Jean-François Légaré, Mgr Noël Simard, Martine Hébert, Basma et Nedal, Anne Coulter et Alice Morrisson, se sont assemblés pour immortaliser le Repas pour la faim. Photo Stéphane Fortier

Le Repas de la faim, qui se déroulait à la paroisse Très-Sainte-Trinité de Vaudreuil-Dorion le 14 février, a montré, encore une fois, combien les gens pouvaient être sensibles au destin des familles syriennes.

De fait, ce repas, organisé par les paroisses St-Michel, Notre-Dame-de-Lorette, Ste-Jeanne-de-Chantal et St-Patrick, avait pour objectif de recueillir des fonds pour les familles syriennes parrainées par un comité formé de membres de ces quatre paroisses.

Une famille est déjà installée à Saint-Lazare. « Nous en attendons deux autres qui doivent arriver en terre québécoise incessamment. Le 8 mars, elles doivent passer une entrevue  médicale à Beyrouth au Liban. Si l’on se fie à la première famille, arrivée deux semaines après l’entrevue, leur venue ne devrait donc pas tarder », révèle Jean-François Légaré, membre du comité de parrainage.

Intégration

Il faut en profiter, ici, pour expliquer que le parrainage consiste à encadrer ces familles afin de s’assurer qu’elles puissent s’intégrer dans leur nouveau milieu.
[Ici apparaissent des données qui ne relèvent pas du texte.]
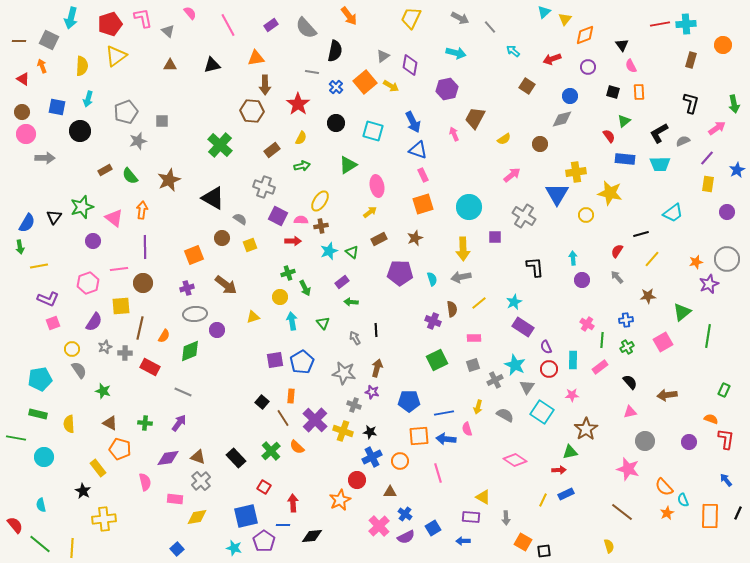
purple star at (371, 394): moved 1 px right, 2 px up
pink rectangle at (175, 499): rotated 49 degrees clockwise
Nedal et Basma, qui comprennent relativement bien l’anglais, sont inscrits en francisation à temps plein et les enfants, John et Carla sont à l’école. Tous sont déjà considérés comme résidents permanents.

Le  processus d’un parrainage privé par un organisme caritatif est toujours long. Dans le cas du comité de Vaudreuil-Dorion-Île-Perrot, les démarches ont débuté en novembre 2015, mais l’arrivée des familles était, à l’origine, estimée à l’hiver ou au printemps 2017. Les différents documents ont été remplis et acheminés. Les étapes consistaient en l’étude du dossier par le gouvernement du Québec pour le certificat de sélection, l’évaluation du dossier par le gouvernement du Canada et le traitement de la demande par le bureau des visas. Le processus ne s’achevait pas là, les réfugiés devaient également passer des examens médicaux et de sécurité.

Quelques jours avant le Repas pour la faim,  il y avait eu la soirée dansante à Pincourt sous la présidence d’honneur du maire Yvan Cardinal. « La fête du 10 février s’est avérée un grand succès avec la participation de plus de 150 personnes. De plus, le député de Vaudreuil-Soulanges nous a remis une somme de 400 $ », relate Martine Hébert également membre du comité. Les sommes recueillies lors de cette soirée n’étaient pas encore comptabilisées, au moment d’écrire ces lignes.

Belle solidarité

Pour Mgr Noël Simard, évêque du diocèse de Valleyfield, il ne fait aucun doute que les citoyens font preuve d’un grand élan de générosité. « C’est la démonstration d’une belle solidarité envers ces familles qui doivent fuir leur pays. C’est un bel exemple d’accueil et de partage pour ces gens blessés par la guerre, placé en situation de détresse », croit Mgr Simard. Ce dernier est fier de voir des paroisses du diocèse s’unir pour aider son prochain de la sorte. « En cela, elles suivent les souhaits du pape François 1er qui avait demandé d’accueillir les réfugiés syriens. Il a d’ailleurs lui-même donné l’exemple en accueillant des familles », de rappeler le sympathique prélat.

Le fait que l’on consacre le Repas de la faim à des réfugiés la veille du carême est symbolique. « Entrer dans le carême, c’est se mettre en route pour faire de la place au Seigneur et aux autres », mentionne-t-il.  Il va de soi qu’il encourage toutes les paroisses de faire de même et il sera toujours prêt à encourager toute initiative en ce sens.

En passant, le menu de ce repas du midi était composé de soupes et de miches de pain. C’est le Repas de la faim, ne l’oublions pas.